## WORK REQUIRED
This task calls for copying each line below that contains "machine".

Recorded data:
****************************************

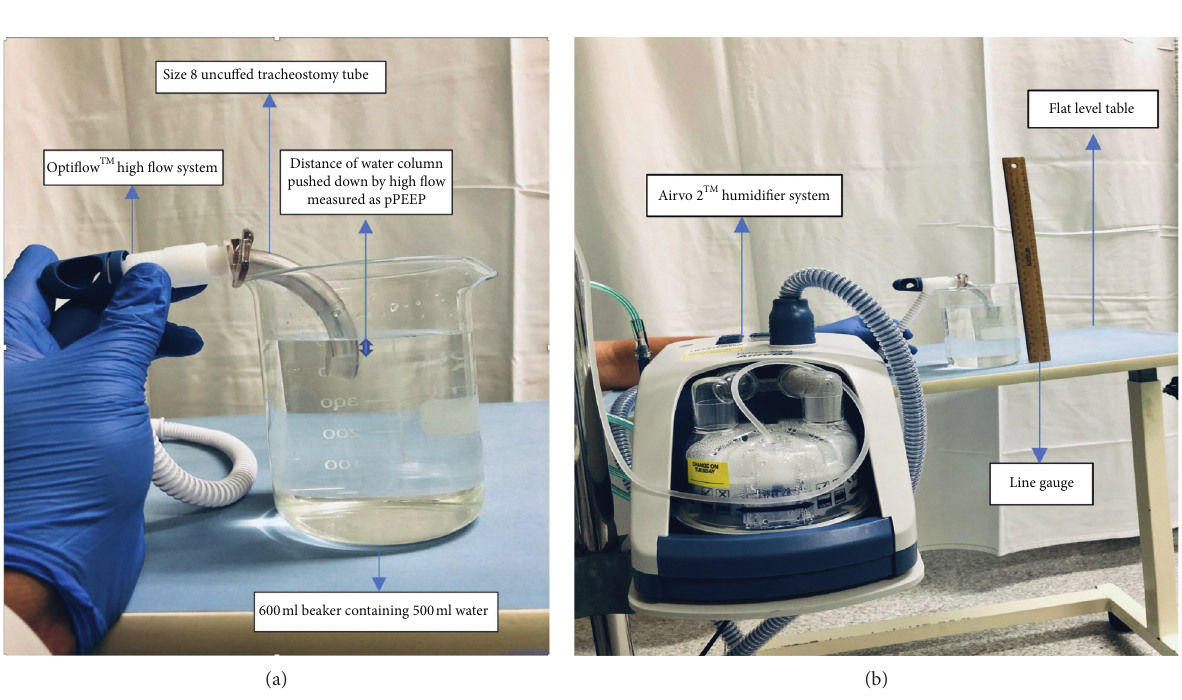
Figure 2: (a) Image of benchtop experiment setup. (b) Airflow ™ humidifier with Optiflow ™ high flow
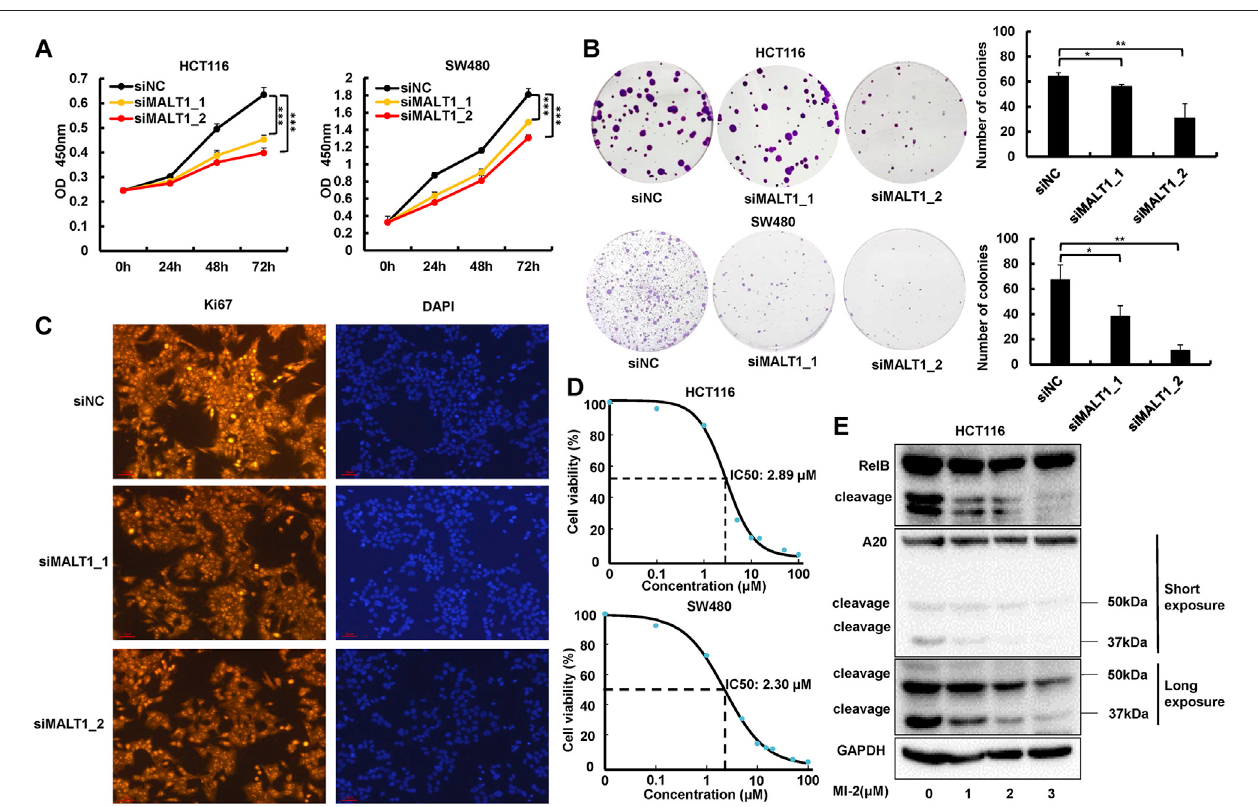
FIGURE 2 | Inhibition of MALT1 reduced CRC cell proliferation. (A) Cell proliferation of CRC cells was determined by CCK-8 assays at 24, 48, and 72 h after transfection,asdescribed. (B) ColonyformationwasassessedbycrystalvioletstaininginCRCcellsaftertransfection. (C) ProliferationindicatorKi67wasdeterminedby immuno fl uorescence (IF) staining in HCT116 cell. (D) IC 50 of MI-2 in HCT116 and SW480 cells was detected by CCK-8 assays. (E) MALT1 cleavage of RelB and A20 inhibition by MI-2 in HCT116 cells determined by immunoblotting. Each experiment was performed in triplicate, and data are presented as mean ± SD. One-way ANOVA and Dunnett ’ s multiple comparison test were used to analyze the data (* p < 0.05, ** p < 0.01, *** p < 0.001).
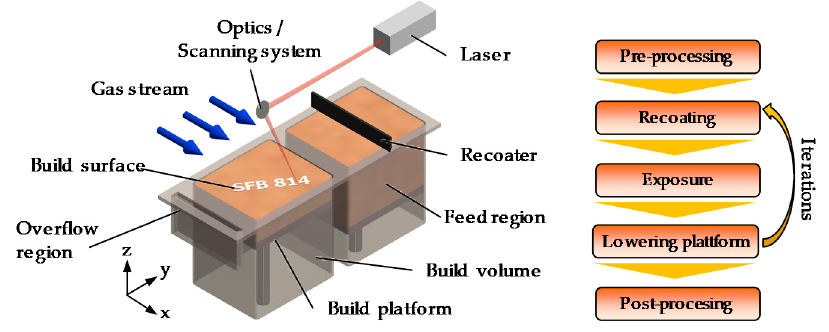
Figure 1. Left: Schematic drawing of a PBF-LB/M machine. Right: Build cycle.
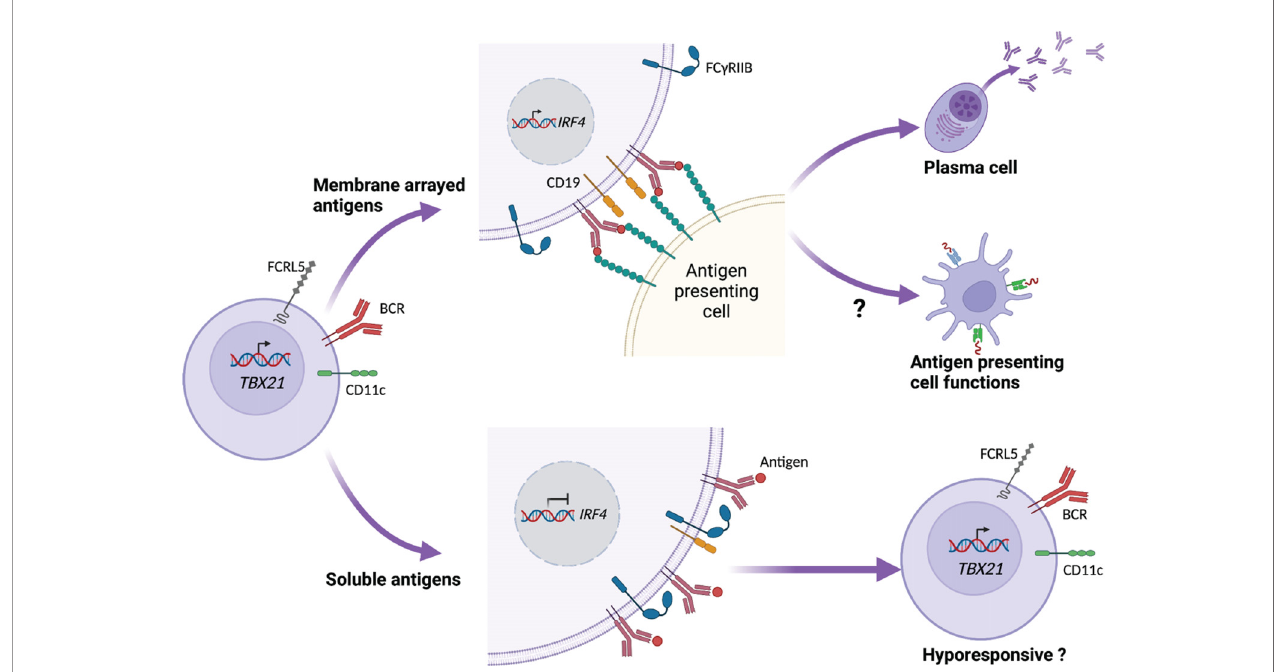
FIGURE 2 | CD21 lo B cell responsiveness is dependent on how antigen is presented. CD21 lo B cells expressing CD11c, T-bet ( TBX21 ), and FCRL5 also express increased levels of inhibitory receptors, such as Fc g RIIB. In the context of B cell receptor (BCR) ligation, Fc g RIIB reduces the engagement of CD19 with the BCR, thus preventing down stream signaling, leading to hyporesponsiveness. In contrast, CD21 lo B cells binding to membrane arrayed antigens establish an immunological synaps that excludes Fc g RIIB. This allows CD19 to engage the BCR and promote downstream signaling, leading to transcription of IRF4 that in turn can drive differentiation to antibody secreting cells. The membrane-arrayed antigens also lead to improved antigen-uptake and could potentially enhance the B cell antigen-presenting cell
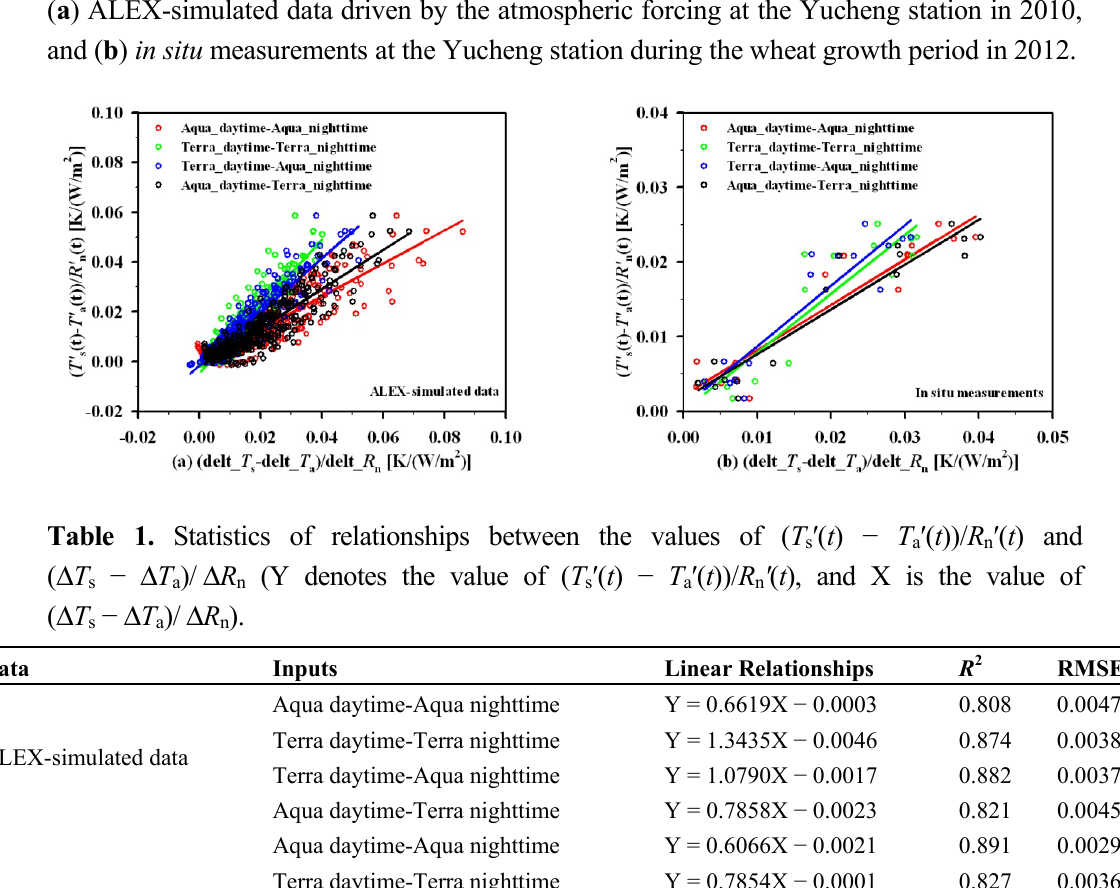
′ ( t ) − T ′ ( t ))/ R ′ ( t ) and ( Δ T − Δ T )/ Δ R for a n s a n s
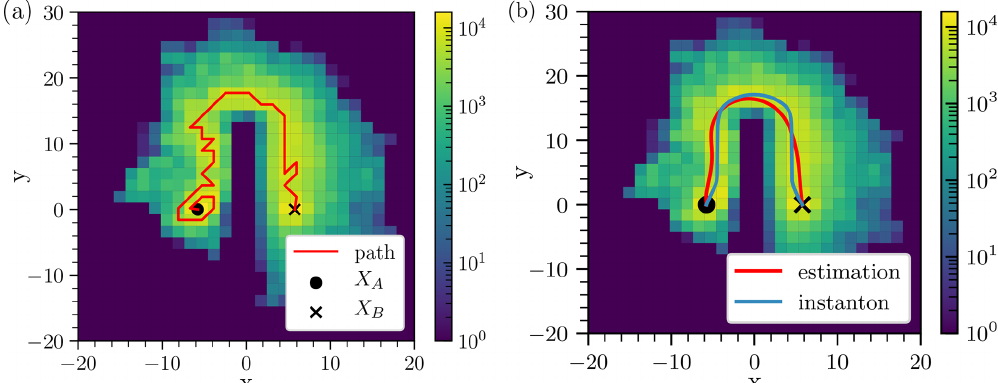
Figure 6. (a) Histogram of N = 300 transition paths at noise level σ = 3, using the modified score function (cid:101) φ gauss with β = 1 . 5, defined by Eq. (6) and implemented with Eq. (14). The corresponding transition probability ( p = 2 × 10 − 3 ) is high enough so that direct Monte Carlo sampling could have been used to produce a similar histogram. The bin resolution ( (cid:49)x = 1 . 4, (cid:49)y = 1 . 75) is coarse for illustration purposes. The histogram is used as input in the path-finding algorithm which produces the transition path in red. Grid-scale spiralling occurs near the initial state X A because of the concentric shell structure of the local probability density function given by Eq. (10). (b) Same histogram as panel (a) . The estimated typical transition path (red) has been cleaned up from its grid-scale spiraling and zigzags with the clean-up algorithm and has then been smoothed. It strongly resembles the instanton (blue) which was computed by implementing the geometric action minimum method (Heymann and Vanden-Eijnden, 2008).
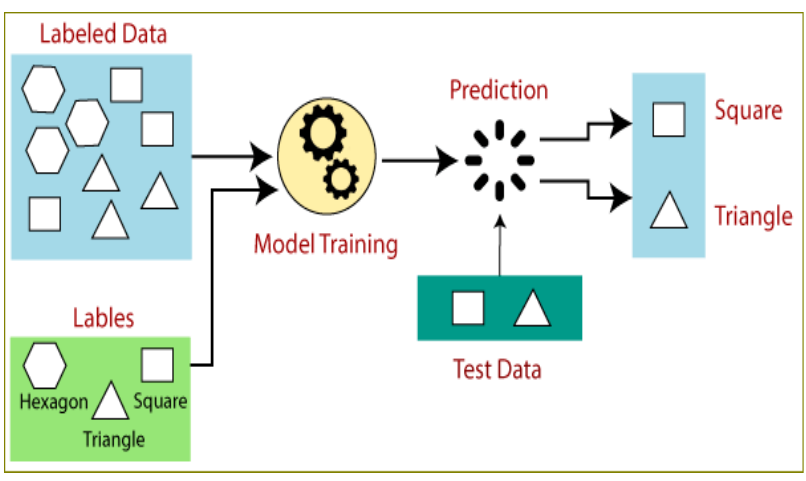
Figure 5. Supervised machine learning.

****************************************

## WRITTEN SOLUTION
Figure 1. Left: Schematic drawing of a PBF-LB/M machine. Right: Build cycle.
Figure 5. Supervised machine learning.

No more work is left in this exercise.